Avoiding the temptation to set bigger and more far-reaching precedents than is strictly necessary for the case at hand avoids giving the impression that the judicial branch is doing the job of the legislative branch.
I have fundamental problems with an unelected council that serves for life creating law.
However, we have an extremely inefficient form of Government that doesn't allow for quick adaptation, and legal questions will arise tomorrow that did not occur to legislators today. The courts are supposed to help resolve any ambiguity.
The question over whether or not APIs are copyrightable is, however, not a question of ambiguity. APIs are software (or documentation, or source code, etc), and any category you place them into is copyrightable under the current law. If we don't want APIs to be copyrightable, then they must have explicit exemptions carved out in the law. The courts are bound to consider an API as copyrighted right now, and the only question is whether violating that copyright is fair-use.
I think the Court did the right thing in skirting the question. That's up to legislators, the Court cannot help. We need fundamental reform of IP protections for software anyway.
That really is the root issue here. So many problems we're seeing (Pai's clownshow in the FCC, SCOTUS legislating from the bench, federal agencies trampling citizens' rights, etc.) stem from the legislative branch abdicating their authority to third parties -- the librarian of Congress, the FCC, SCOTUS, and even (by legal reference) professional organizations and laws in other countries. It's ridiculous.
A first principle of a democratic government is that citizens can soon fire someone whose legislation and/or executive decision they do not like. We would all have voted Pai out if we could have... but he shouldn't have had the power to do what he did in the first place (remove network neutrality rules). Congress gave him that power - which I would argue was an abdication of authority vested in them.
Legislators assigning regulatory power to bureaucratic agencies is one of the cornerstones of modern democracies - it wouldn't work otherwise. Many of our legislators are barely qualified to send their own emails, let alone decide what is a telecom utility or how much ppb in drinking water is safe for a toxic chemical. Assigning that power to regulatory agencies allows experts to decide those issues in a neutral setting.

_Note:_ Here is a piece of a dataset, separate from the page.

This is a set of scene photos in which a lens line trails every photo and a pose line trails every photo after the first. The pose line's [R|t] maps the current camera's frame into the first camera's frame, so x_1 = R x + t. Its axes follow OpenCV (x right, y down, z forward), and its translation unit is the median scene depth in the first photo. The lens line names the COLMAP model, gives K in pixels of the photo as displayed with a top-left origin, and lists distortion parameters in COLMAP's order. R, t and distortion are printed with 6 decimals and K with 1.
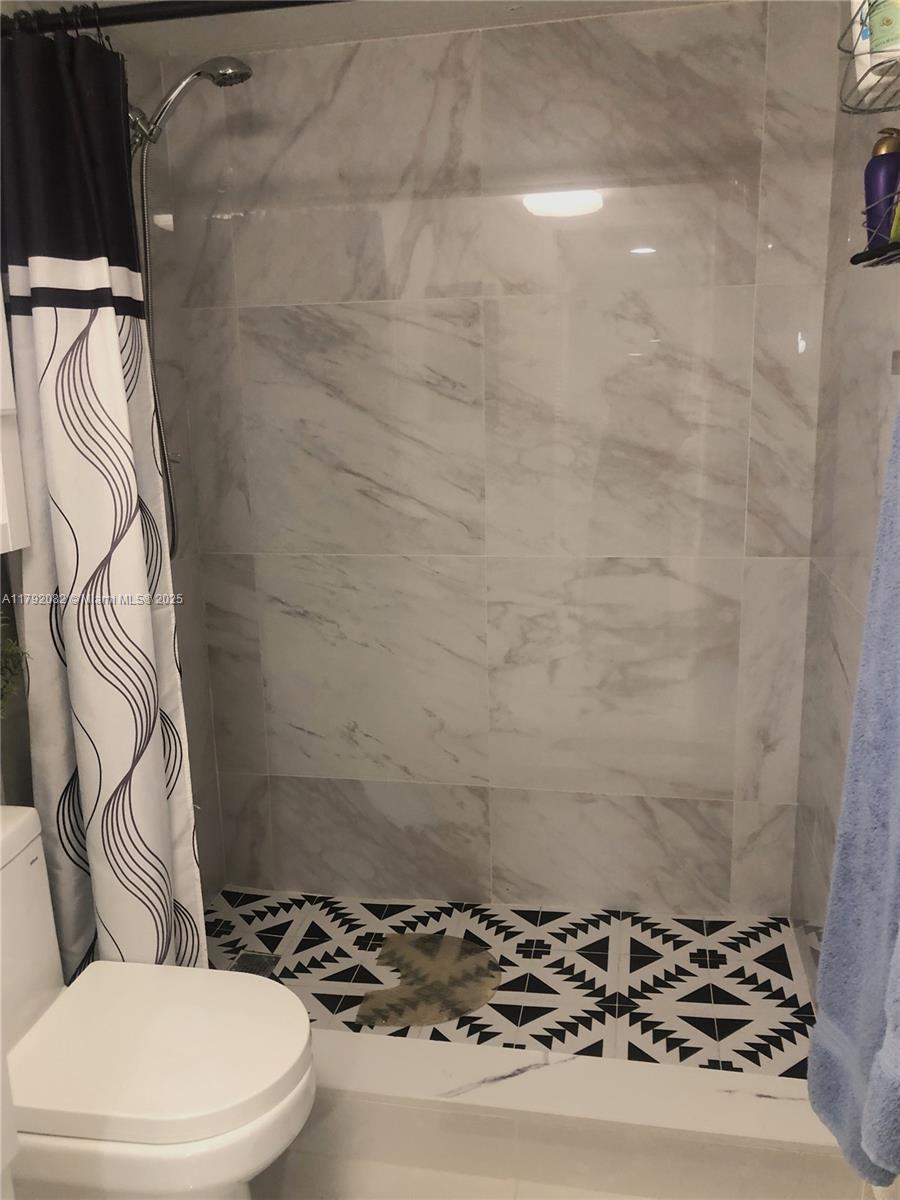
lens RADIAL K [[1008.9, 0, 453.5], [0, 1008.9, 600.6], [0, 0, 1]] dist [0.038839, -0.009313]
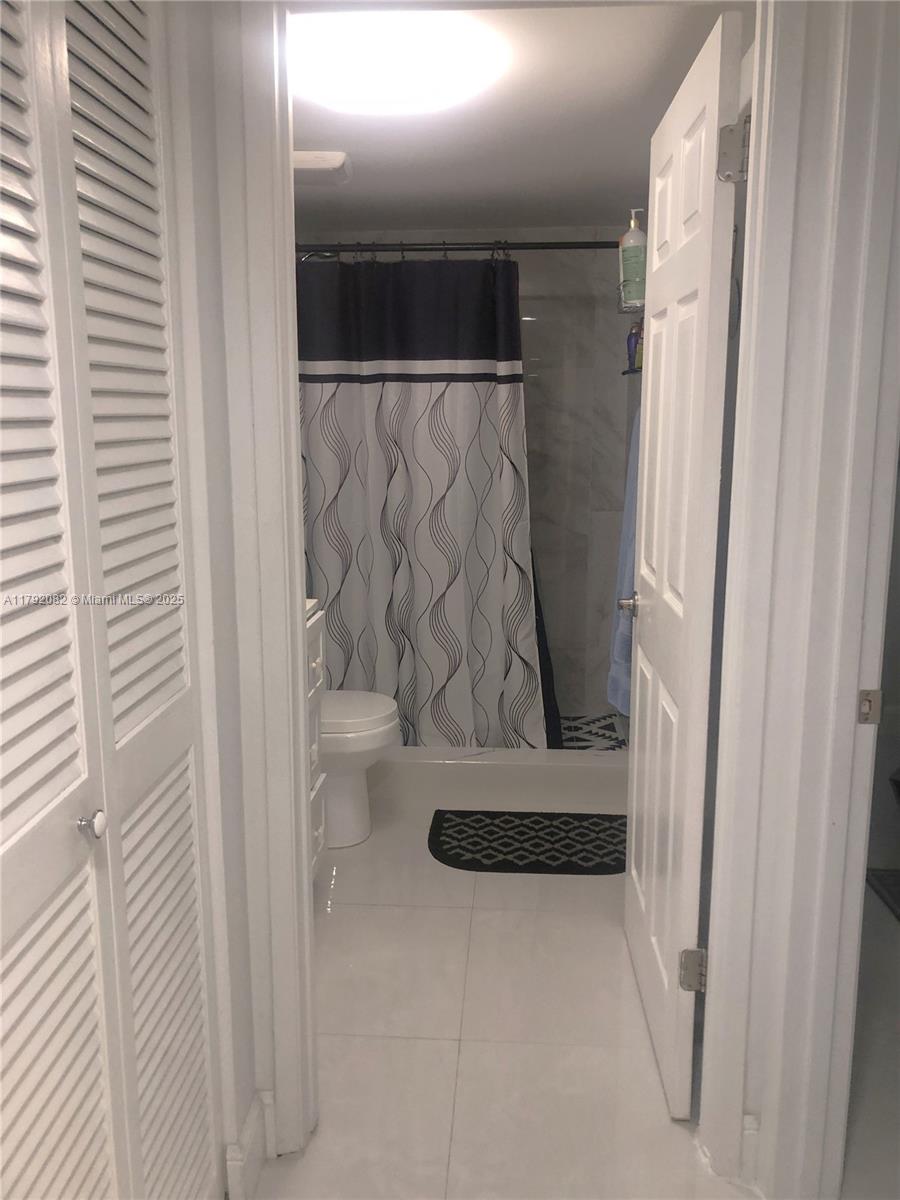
lens RADIAL K [[1008.9, 0, 448.0], [0, 1008.9, 597.8], [0, 0, 1]] dist [0.038839, -0.009313]
pose [[0.992875, -0.005568, 0.119030, -0.196425], [0.008674, 0.999635, -0.025589, 0.162655], [-0.118845, 0.026440, 0.992561, -0.818719]]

Pai's FCC aside, that structure prevented significant disruptions in the last four years and our country continues to function despite decades of increased partisanship and deadlock at the highest level.
If your democratically elected legislators don't like a bench ruling, they are free to make a new law that specifically overrides that ruling. The legislature is the ultimate source of authority in the land. The courts only have a bit of wiggle room in interpreting unclear statutes.
The system is designed well. Unfortunately, democratically elected legislators at the moment would rather obstruct, wreck, and go on wild-ass conspiracy rants, than legislate.
If that legislature spent half the time it complains about activist judges actually drafting law, it would have nothing to complain about. If you, as a constituent are unhappy about the current state of affairs, vote in legislators who are willing to do their job.
But I really do think this case falls squarely inside the parameters of "interpretation" as most members would see it.
Well, that's the theory.
In fact, they are doing the job of the legislative branch, they can't stop people from noticing this, and sticking to this approach just means they're doing their job badly.